Although their implementation could not be more different, I say that these two mechanisms are doing more or less the same thing, which is enabling the separation of what you’re doing from how you’re doing it. They’re both often cited as things in these languages that are hard to wrap your head around, which I think stems from the fact that this separation isn’t always an easy one to make, at least on the level of thinking about a program. Once you get it, though, they seem almost like magical tools, allowing you to act as if your language arbitrarily powerful primitives. You can define things that act like new control constructs or operators. This is a huge win because once you have them right you don’t have to think about them anymore. On the flip side, if I need to change something about how something is done, either for robustness or efficiency, I can change it in one place, without having to worry about the rest of the program. We, as programmers, like to think of ourselves as smart people, perhaps uniquely skilled, but it all comes back to our limitations. The smaller bits of the program that we can work with, the better we are at it.

This, I would argue, is why more excellent programmers are drawn to languages with these properties (lest I be accused of arrogance, I am explicitly not an excellent programmer. I am, however, quite good at learning from the mistakes that other, smarter people make). It allows them to elide away the niggling details of the huge problems that they’re hacking away at, building a structure for reasoning more effectively about the problem that they are trying to solve. Paul Graham has talked about bottom up programming, which, I suppose is the root of the ideas that I’m trying to express here, but I think that it’s useful to re-express the process as defining what you’re trying to do, then defining how to do it, which sounds top down, but which has a lot of bottom-up parts, mostly because if you find that the way that what you’re doing is wrong, you can often re-use parts of the implementation of the previous strategy without having to change them. Instead of spending a lot of time defining a spec and interfaces and objects, you just write a quick spec right there in the code, then write the code that implements that code right under it.

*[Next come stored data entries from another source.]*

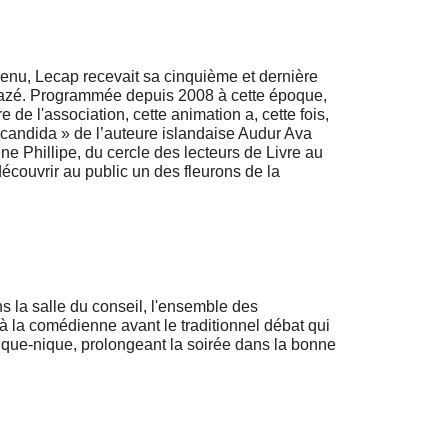
enu, Lecap recevait sa cinquième et dernière
 Frazé. Programmée depuis 2008 à cette époque,
e l'association, cette animation a, cette fois,
candida » de l’auteure islandaise Audur Ava
ne Phillipe, du cercle des lecteurs de Livre au
découvrir au public un des fleurons de la
ns la salle du conseil, l'ensemble des
e à la comédienne avant le traditionnel débat qui
pique-nique, prolongeant la soirée dans la bonne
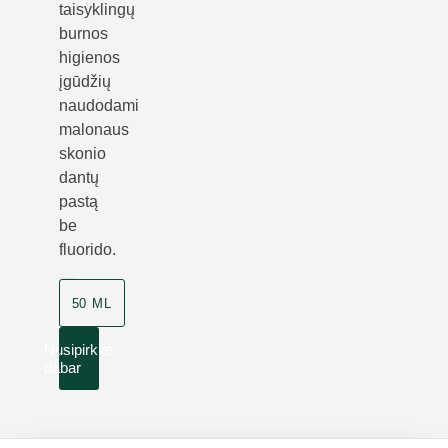
taisyklingų
burnos
higienos
įgūdžių
naudodami
malonaus
skonio
dantų
pastą
be
fluorido.
50 ML
Nusipirkite
dabar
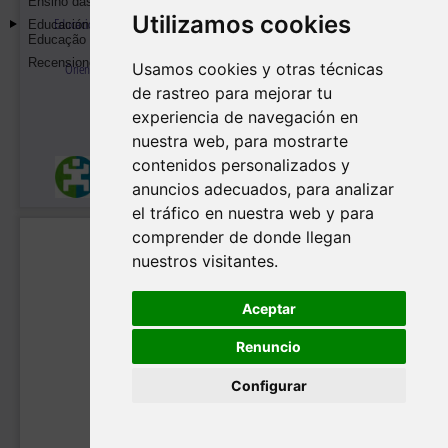
Utilizamos cookies
Usamos cookies y otras técnicas
de rastreo para mejorar tu
experiencia de navegación en
nuestra web, para mostrarte
contenidos personalizados y
anuncios adecuados, para analizar
el tráfico en nuestra web y para
comprender de donde llegan
nuestros visitantes.
Aceptar
Renuncio
Configurar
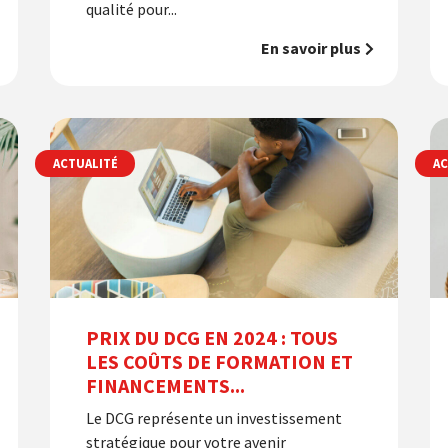
qualité pour...
En savoir plus
ACTUALITÉ
AC
PRIX DU DCG EN 2024 : TOUS
LES COÛTS DE FORMATION ET
FINANCEMENTS...
Le DCG représente un investissement
stratégique pour votre avenir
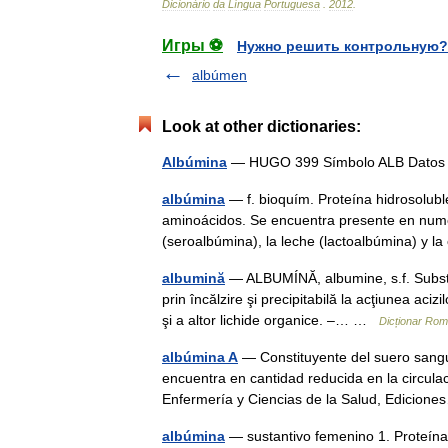
Dicionário
da
Língua
Portuguesa
.
2012
.
Игры ⚽
Нужно решить контрольную?
albúmen
Look at other dictionaries:
Albúmina
— HUGO 399 Símbolo ALB Datos
albúmina
— f. bioquím. Proteína hidrosolub
aminoácidos. Se encuentra presente en nume
(seroalbúmina), la leche (lactoalbúmina) y 
albumină
— ALBUMÍNĂ, albumine, s.f. Substan
prin încălzire şi precipitabilă la acţiunea aciz
şi a altor lichide organice. –… …
Dicționar Ro
albúmina A
— Constituyente del suero sangu
encuentra en cantidad reducida en la circula
Enfermería y Ciencias de la Salud, Edici
albúmina
— sustantivo femenino 1. Proteína 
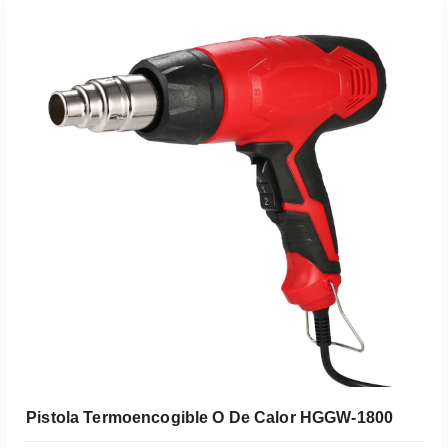
Leer Más
Pistola Termoencogible O De Calor HGGW-1800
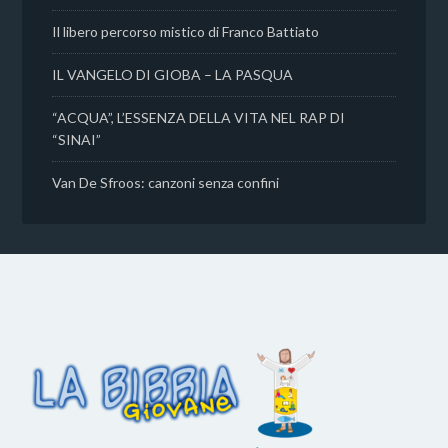
Il libero percorso mistico di Franco Battiato
IL VANGELO DI GIOBA – LA PASQUA
“ACQUA”, L’ESSENZA DELLA VITA NEL RAP DI
“SINAI”
Van De Sfroos: canzoni senza confini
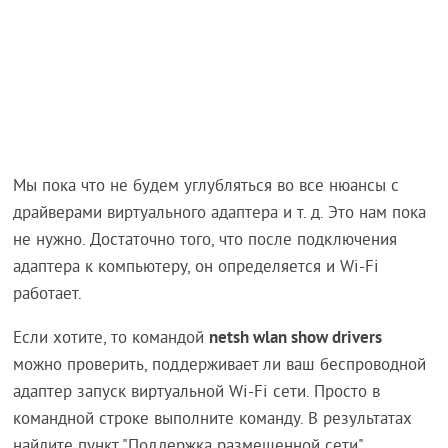
Мы пока что не будем углубляться во все нюансы с
драйверами виртуального адаптера и т. д. Это нам пока
не нужно. Достаточно того, что после подключения
адаптера к компьютеру, он определяется и Wi-Fi
работает.
netsh wlan show drivers
Если хотите, то командой
можно проверить, поддерживает ли ваш беспроводной
адаптер запуск виртуальной Wi-Fi сети. Просто в
командной строке выполните команду. В результатах
найдите пункт "Поддержка размещенной сети".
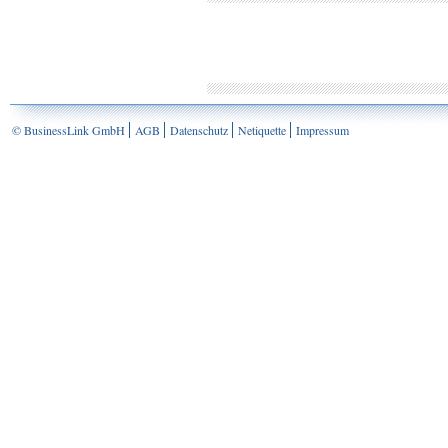
© BusinessLink GmbH
AGB
Datenschutz
Netiquette
Impressum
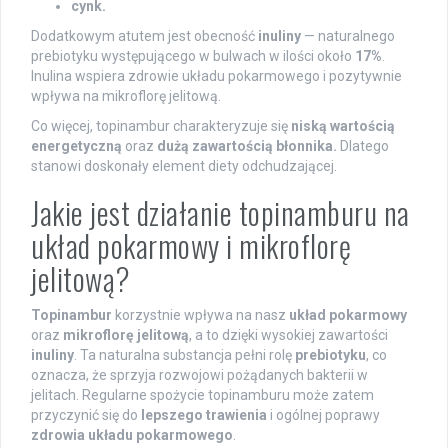
cynk.
Dodatkowym atutem jest obecność
inuliny
— naturalnego
prebiotyku występującego w bulwach w ilości około
17%
.
Inulina wspiera zdrowie układu pokarmowego i pozytywnie
wpływa na mikroflorę jelitową.
Co więcej, topinambur charakteryzuje się
niską wartością
energetyczną
oraz
dużą zawartością błonnika.
Dlatego
stanowi doskonały element diety odchudzającej.
Jakie jest działanie topinamburu na
układ pokarmowy i mikroflorę
jelitową?
Topinambur
korzystnie wpływa na nasz
układ pokarmowy
oraz
mikroflorę jelitową
, a to dzięki wysokiej zawartości
inuliny
. Ta naturalna substancja pełni rolę
prebiotyku
, co
oznacza, że sprzyja rozwojowi pożądanych bakterii w
jelitach. Regularne spożycie topinamburu może zatem
przyczynić się do
lepszego trawienia
i ogólnej poprawy
zdrowia układu pokarmowego
.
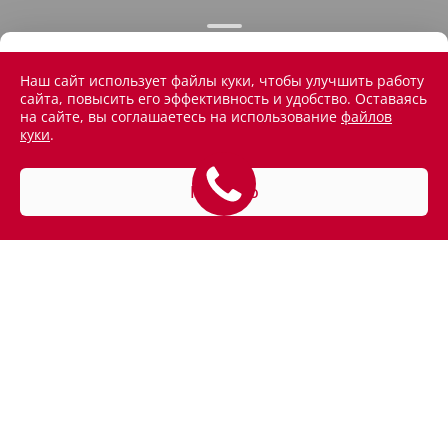
Наш сайт использует файлы куки, чтобы улучшить работу
сайта, повысить его эффективность и удобство. Оставаясь
на сайте, вы соглашаетесь на использование
файлов
куки
.
Понятно
АВТОМОБИЛИ В НАЛИЧИИ
ПОКУПАТЕЛЯМ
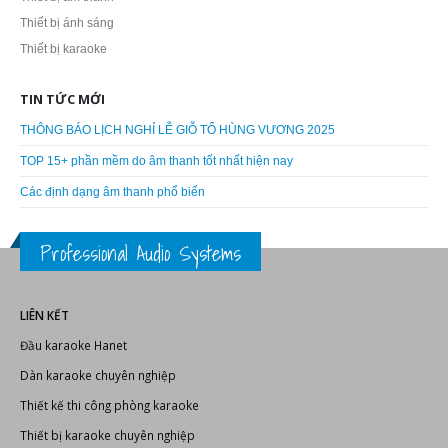
DANH MỤC SẢN PHẨM
AD Systems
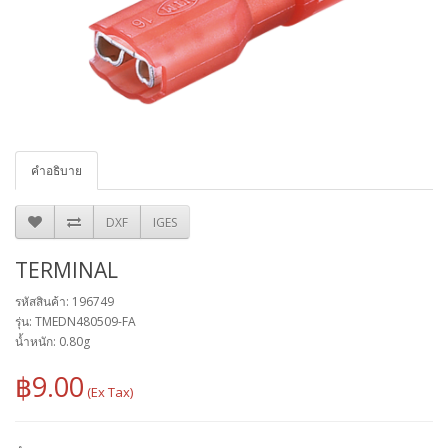
คำอธิบาย
DXF
IGES
TERMINAL
รหัสสินค้า: 196749
รุ่น: TMEDN480509-FA
น้ำหนัก: 0.80g
฿9.00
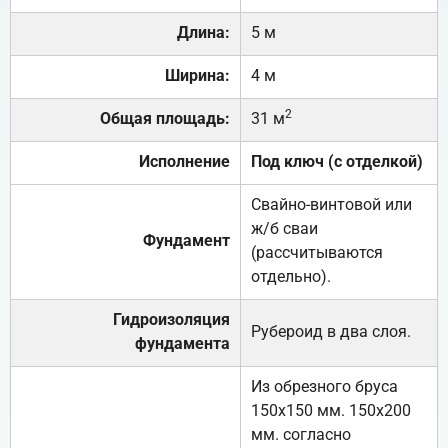
Длина:
5 м
Ширина:
4 м
2
Общая площадь:
31 м
Исполнение
Под ключ (с отделкой)
Свайно-винтовой или
ж/б сваи
Фундамент
(рассчитываются
отдельно).
Гидроизоляция
Рубероид в два слоя.
фундамента
Из обрезного бруса
150х150 мм. 150х200
мм. согласно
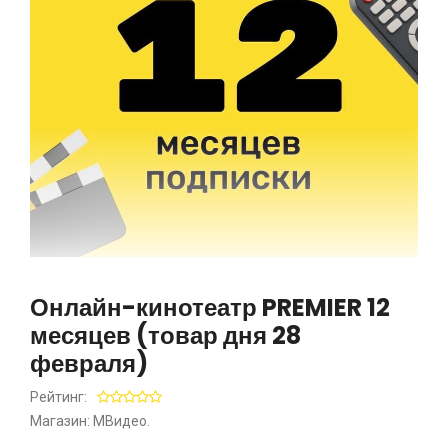
Онлайн-кинотеатр PREMIER 12
месяцев (товар дня 28
февраля)
Рейтинг:
Магазин: МВидео.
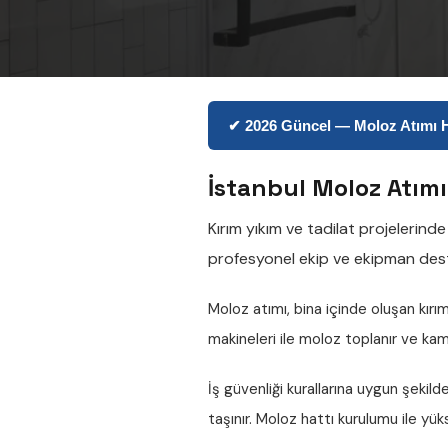
✔ 2026 Güncel — Moloz Atımı Hiz
İstanbul Moloz Atımı
Kırım yıkım ve tadilat projelerind
profesyonel ekip ve ekipman dest
Moloz atımı, bina içinde oluşan kırım 
makineleri ile moloz toplanır ve kam
İş güvenliği kurallarına uygun şekilde 
taşınır.
Moloz hattı kurulumu
ile yüks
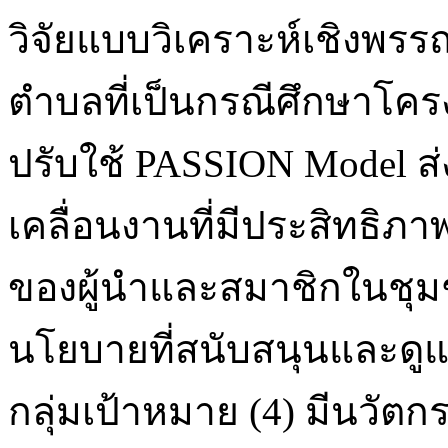
วิจัยแบบวิเคราะห์เชิงพ
ตำบลที่เป็นกรณีศึกษาโคร
ปรับใช้ PASSION Model ส่
เคลื่อนงานที่มีประสิทธิภา
ของผู้นำและสมาชิกในชุม
นโยบายที่สนับสนุนและด
กลุ่มเป้าหมาย (4) มีนวัตก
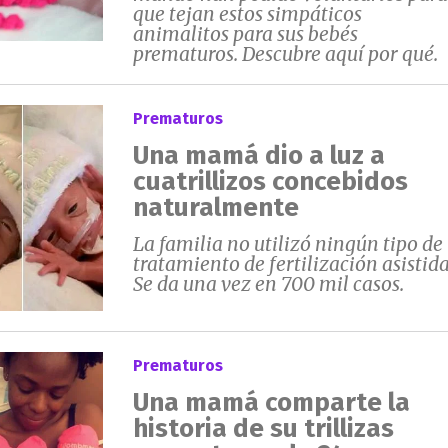
que tejan estos simpáticos
animalitos para sus bebés
prematuros. Descubre aquí por qué.
Prematuros
Una mamá dio a luz a
cuatrillizos concebidos
naturalmente
La familia no utilizó ningún tipo de
tratamiento de fertilización asistida
Se da una vez en 700 mil casos.
Prematuros
Una mamá comparte la
historia de su trillizas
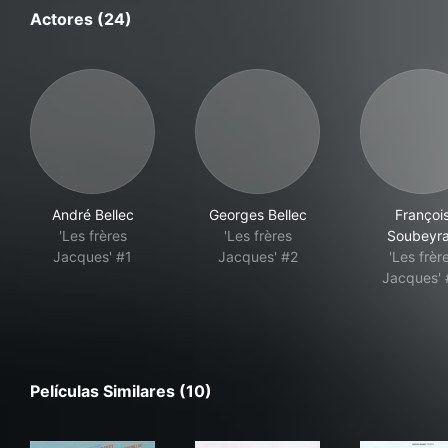
Actores (24)
André Bellec
Georges Bellec
Françoi
'Les frères
'Les frères
Soubeyr
Jacques' #1
Jacques' #2
'Les frèr
Jacques'
Películas Similares (10)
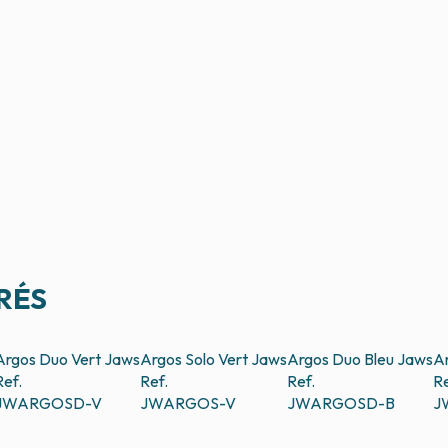
RÉS
Argos Duo Vert
Jaws
Argos Solo Vert
Jaws
Argos Duo Bleu
Jaws
Ar
Ref.
Ref.
Ref.
Re
JWARGOSD-V
JWARGOS-V
JWARGOSD-B
J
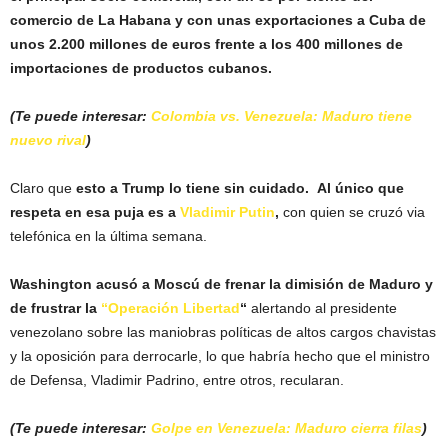
comercio de La Habana y con unas exportaciones a Cuba de
unos 2.200 millones de euros frente a los 400 millones de
importaciones de productos cubanos.
(Te puede interesar:
Colombia vs. Venezuela: Maduro tiene
nuevo rival
)
Claro que
esto a Trump lo tiene sin cuidado.
Al único que
respeta en esa puja es a
Vladimir Putin
,
con quien se cruzó via
telefónica en la última semana.
Washington acusó a Moscú de frenar la dimisión de Maduro y
de frustrar la
“Operación Libertad
“
alertando al presidente
venezolano sobre las maniobras políticas de altos cargos chavistas
y la oposición para derrocarle, lo que habría hecho que el ministro
de Defensa, Vladimir Padrino, entre otros, recularan.
(Te puede interesar:
Golpe en Venezuela: Maduro cierra filas
)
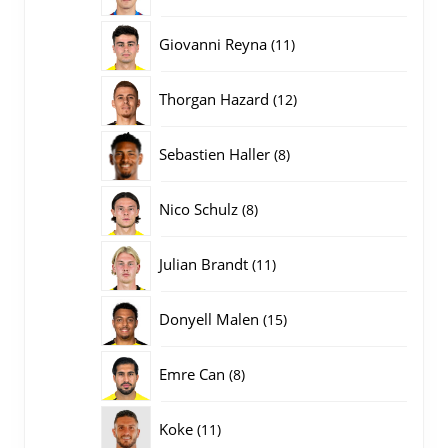
producten
11
Giovanni Reyna
11
producten
12
Thorgan Hazard
12
producten
8
Sebastien Haller
8
producten
8
Nico Schulz
8
producten
11
Julian Brandt
11
producten
15
Donyell Malen
15
producten
8
Emre Can
8
producten
11
Koke
11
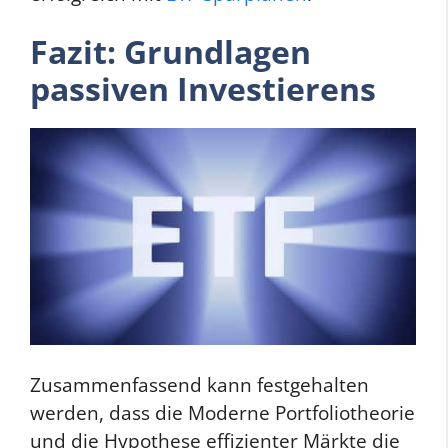
Fazit: Grundlagen
passiven Investierens
Zusammenfassend kann festgehalten
werden, dass die Moderne Portfoliotheorie
und die Hypothese effizienter Märkte die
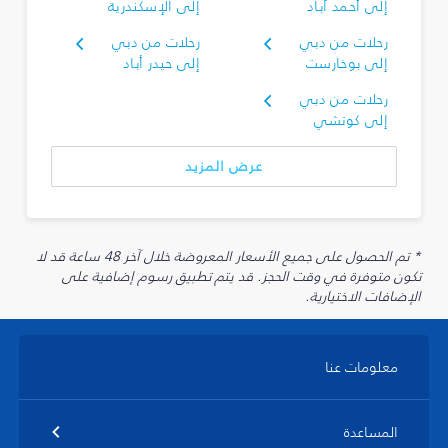
إلى أحمد آباد
إلى الإسكندرية
رحلات من دبي
رحلات من دبي
إلى بوخارست
إلى حيدر أباد
رحلات من دبي
إلى كوتشي
عرض المزيد
* تم الحصول على جميع الأسعار المعروضة خلال آخر 48 ساعة قد لا
تكون متوفرة في وقت الحجز. قد يتم تطبيق رسوم إضافية على
الإضافات الاختيارية.
معلومات عنا
المساعدة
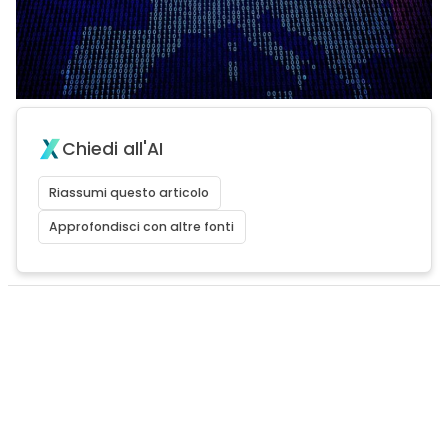
Chiedi all'AI
Riassumi questo articolo
Approfondisci con altre fonti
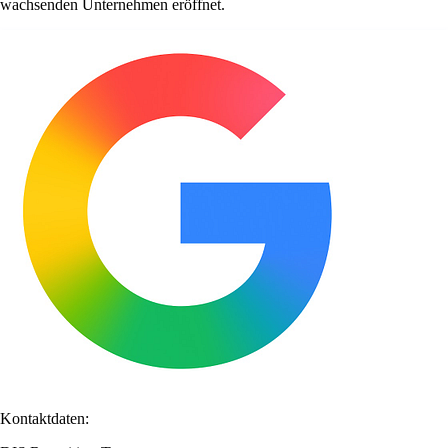
wachsenden Unternehmen eröffnet.
Kontaktdaten:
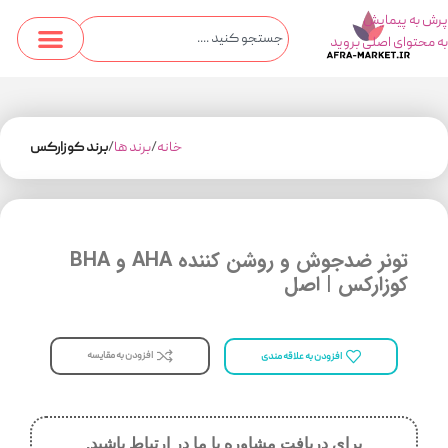
پرش به پیمایش
به محتوای اصلی بروید
خانه
برند ها
برند کوزارکس
تونر ضدجوش و روشن کننده AHA و BHA
کوزارکس | اصل
افزودن به مقایسه
افزودن به علاقه مندی
برای دریافت مشاوره با ما در ارتباط باشید.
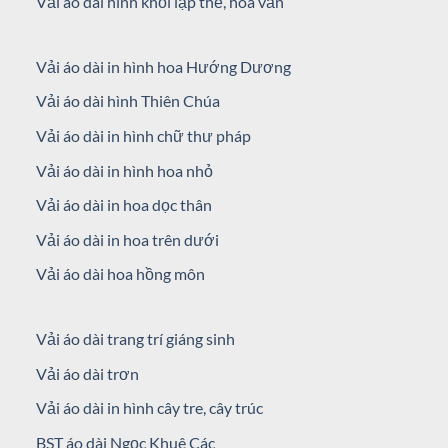
Vải áo dài hình khối lập thể, hoa văn
Vải áo dài in hình hoa Hướng Dương
Vải áo dài hình Thiên Chúa
Vải áo dài in hình chữ thư pháp
Vải áo dài in hình hoa nhỏ
Vải áo dài in hoa dọc thân
Vải áo dài in hoa trên dưới
Vải áo dài hoa hồng môn
Vải áo dài trang trí giáng sinh
Vải áo dài trơn
Vải áo dài in hình cây tre, cây trúc
BST áo dài Ngọc Khuê Các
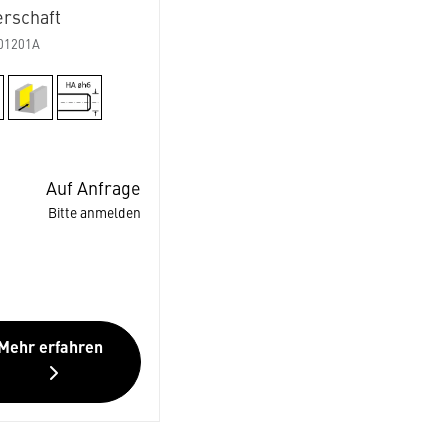
erschaft
01201A
Auf Anfrage
Bitte anmelden
Mehr erfahren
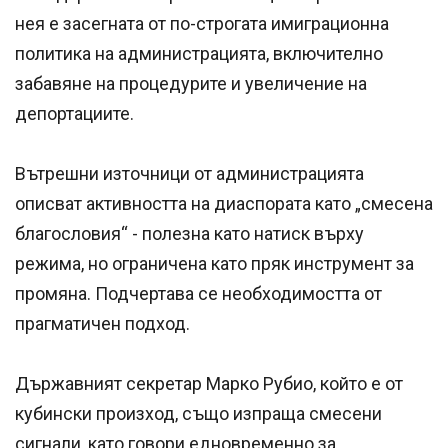
нея е засегната от по-строгата имиграционна
политика на администрацията, включително
забавяне на процедурите и увеличение на
депортациите.
Вътрешни източници от администрацията
описват активността на диаспората като „смесена
благословия“ - полезна като натиск върху
режима, но ограничена като пряк инструмент за
промяна. Подчертава се необходимостта от
прагматичен подход.
Държавният секретар Марко Рубио, който е от
кубински произход, също изпраща смесени
сигнали, като говори едновременно за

This method of programming, I think, eludes a quick, visual metaphor like an arch or a lintel or a blueprint, mostly because its consequences are so subtle. Most of the work is done in the bottom-up style, but there are many top-down aspects, as they allow you to better reason about which bits at the base are important to get to first. Perhaps a good metaphor would be found in Haskell’s default of lazy evaluation. The top level spec defines a massive solution space comprised of all of the possible programs that you could write to do the thing that you’re trying to do, and then you only write just the bits that you need to write to get it working, much as Haskell can define a list or matrix of theoretically infinite extent and then pluck out just the values it actually needs, rather than precomputing the entire thing. By exposing the shape of this solution space, the high level spec allows us to better reason about what low level chunks of the program we need to attack first.